Patent Watch: General Elec. Co. v. Int'l Trade Comm'n

Alerts / July 16, 2012

The domestic industry requirement is not negated if the technology as employed in the domestic industry has been modified from its form when the patent was obtained.

On July 6, 2012, in General Elec. Co. v. Int'l Trade Comm'n, the Federal Circuit granted the Commission's petition for a panel rehearing and issued a new opinion replacing its February 29, 2012, opinion. The Federal Circuit affirmed-in-part, vacated-in-part, reversed-in-part and remanded the Commission's decision that certain variable speed wind turbines imported by Mitsubishi did not violate 19 U.S.C. §1337 for failure to meet the domestic injury requirement with respect to U.S. Patents No. 7,321,221, No. 5,083,039 and No. 6,921,985. The Federal Circuit stated:

For infringement, every element and limitation of a claim of the patent must be found in the accused device, literally or in accordance with the doctrine of equivalents. It is not disputed that the Mitsubishi turbines do not measure current or voltage in determining when to resume the feed-in connection after decoupling has occurred. The record contains expert testimony on the question of whether a preset time period in the Mitsubishi turbines is an adequate proxy for current. The experts for both sides agreed that there is no predictable relationship between the duration of low-voltage events and the restoration of safe current levels because of the variety of factors that can affect such events and their duration. The experts' testimony supports the Commission's finding that a predetermined value of time "cannot serve as an adequate proxy for current because the relationship between the two cannot be guaranteed." We affirm the Commission's finding that the Mitsubishi turbine, whereby recoupling occurs after a preset period of time, does not literally infringe the '221 claims.

General Electric argued that even if there is not literal infringement, the doctrine of equivalents applies because the system in the '221 patent and the Mitsubishi system perform substantially the same function in substantially the same way to achieve the same result, whether recoupling is measured by current drop or by the passage of time. The Commission found that a system that measures when the specific emergency event has actually ended is not substantially the same as a system that applies the same time period to all emergency events. This finding was supported by substantial evidence in the form of the experts' testimony with respect to the technological facts. The Commission's determination that the Mitsubishi turbines do not infringe the '221 patent under the doctrine of equivalents is affirmed.

In view of our affirmance of noninfringement of the '221 patent, we affirm that section 337 is not violated based on the '221 patent. Although the Commission also ruled that General Electric's turbines do not now practice the '221 invention and therefore do not meet the domestic industry requirement as to this patent, we do not reach that aspect, and vacate the Commission's ruling thereon.

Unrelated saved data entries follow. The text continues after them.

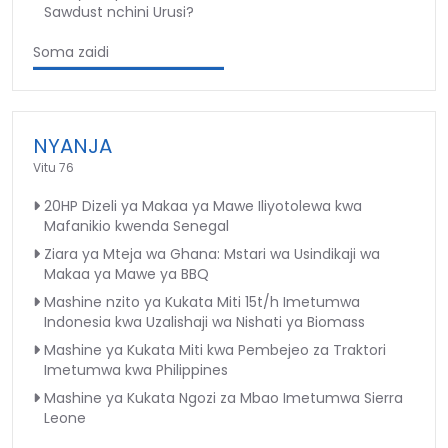
Sawdust nchini Urusi?
Soma zaidi
NYANJA
Vitu 76
20HP Dizeli ya Makaa ya Mawe Iliyotolewa kwa
Mafanikio kwenda Senegal
Ziara ya Mteja wa Ghana: Mstari wa Usindikaji wa
Makaa ya Mawe ya BBQ
Mashine nzito ya Kukata Miti 15t/h Imetumwa
Indonesia kwa Uzalishaji wa Nishati ya Biomass
Mashine ya Kukata Miti kwa Pembejeo za Traktori
Imetumwa kwa Philippines
Mashine ya Kukata Ngozi za Mbao Imetumwa Sierra
Leone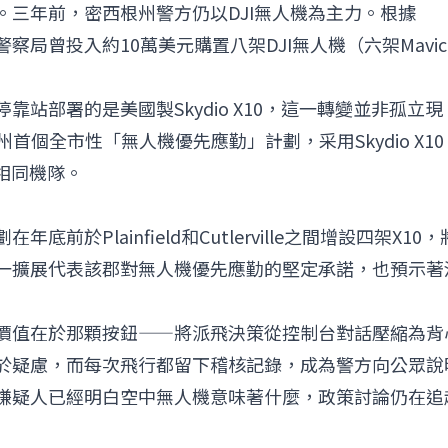
。三年前，密西根州警方仍以
DJI
無人機為主力。根據
流城警察局曾投入約10萬美元購置八架DJI無人機（六架Mavic
站部署的是美國製Skydio X10，這一轉變並非孤立現
根州首個全市性「無人機優先應勤」計劃，采用Skydio X10
立相同機隊。
於Plainfield和Cutlerville之間增設四架X10，
一擴展代表該郡對無人機優先應勤的堅定承諾，也預示著
核心價值在於那顆按鈕——將派飛決策從控制台對話壓縮為背
於疑慮，而每次飛行都留下稽核記錄，成為警方向公眾說
嫌疑人已經明白空中無人機意味著什麼，政策討論仍在追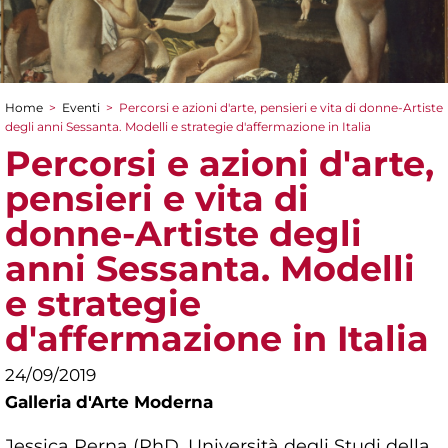
Home
>
Eventi
>
Percorsi e azioni d'arte, pensieri e vita di donne-Artiste
Tu sei qui
degli anni Sessanta. Modelli e strategie d'affermazione in Italia
Percorsi e azioni d'arte,
pensieri e vita di
donne-Artiste degli
anni Sessanta. Modelli
e strategie
d'affermazione in Italia
24/09/2019
Galleria d'Arte Moderna
Jessica Perna (PhD, Università degli Studi della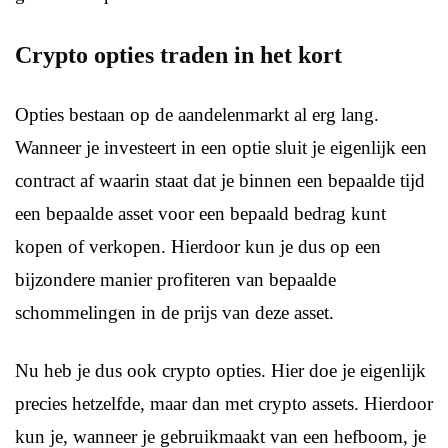
Crypto opties traden in het kort
Opties bestaan op de aandelenmarkt al erg lang.
Wanneer je investeert in een optie sluit je eigenlijk een
contract af waarin staat dat je binnen een bepaalde tijd
een bepaalde asset voor een bepaald bedrag kunt
kopen of verkopen. Hierdoor kun je dus op een
bijzondere manier profiteren van bepaalde
schommelingen in de prijs van deze asset.
Nu heb je dus ook crypto opties. Hier doe je eigenlijk
precies hetzelfde, maar dan met crypto assets. Hierdoor
kun je, wanneer je gebruikmaakt van een hefboom, je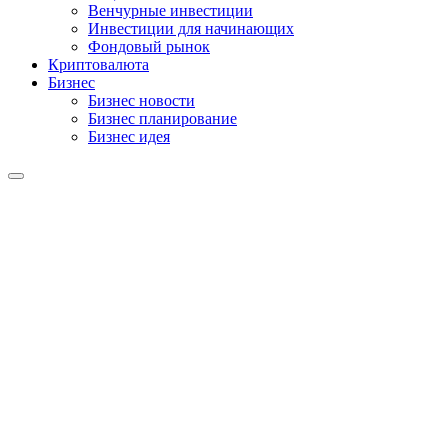
Венчурные инвестиции
Инвестиции для начинающих
Фондовый рынок
Криптовалюта
Бизнес
Бизнес новости
Бизнес планирование
Бизнес идея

The '985 patent is directed to wind turbine circuitry that provides a stable output of electricity to the grid during low voltage events. The Commission construed the '985 patent claim 15, the only claim at issue, in a manner that excluded the General Electric turbines from the scope of the claim, and on this claim construction the Commission held that there is no domestic industry as to the '985 patent. . . . The issue of claim construction was whether claim 15 requires that the circuit that shunts current on signal from the converter controller is located entirely outside of the inverter. . . . We conclude that claim 15 requires that the circuit is coupled with the input of the inverter and the converter controller, whereby the current is shunted from the inverter and the rotor; this requirement does not limit the placement of the shunting circuitry to a location entirely external to the inverter. "[T]here is nothing in the claim language or specification that supports narrowly construing the terms to require a specific structural requirement or entirely distinct [circuits]. Rather, the [circuits] must only perform their stated functions."

Mitsubishi also argues that the General Electric turbines embody a modification of the circuitry system in the '985 patent, and that this modification is separately patented in General Electric's U.S. Patent No. 7,239,036. Mitsubishi states that if General Electric's turbines practice the subject matter claimed in a separate patent, they cannot practice the invention of the '985 patent. That is not correct, for a separately patented invention may indeed be within the scope of the claims of a dominating patent. The scope of the '985 patent is determined on its own terms, independent of whether other aspects or modifications of the technology are separately patented. The domestic industry requirement is not negated if the technology as employed in the domestic industry has been modified from its form when the patent was obtained. We conclude that claim 15, correctly construed, covers the domestic industry turbines. The Commission erred in determining that General Electric does not meet the domestic industry requirement with respect to the '985 patent. That ruling is reversed.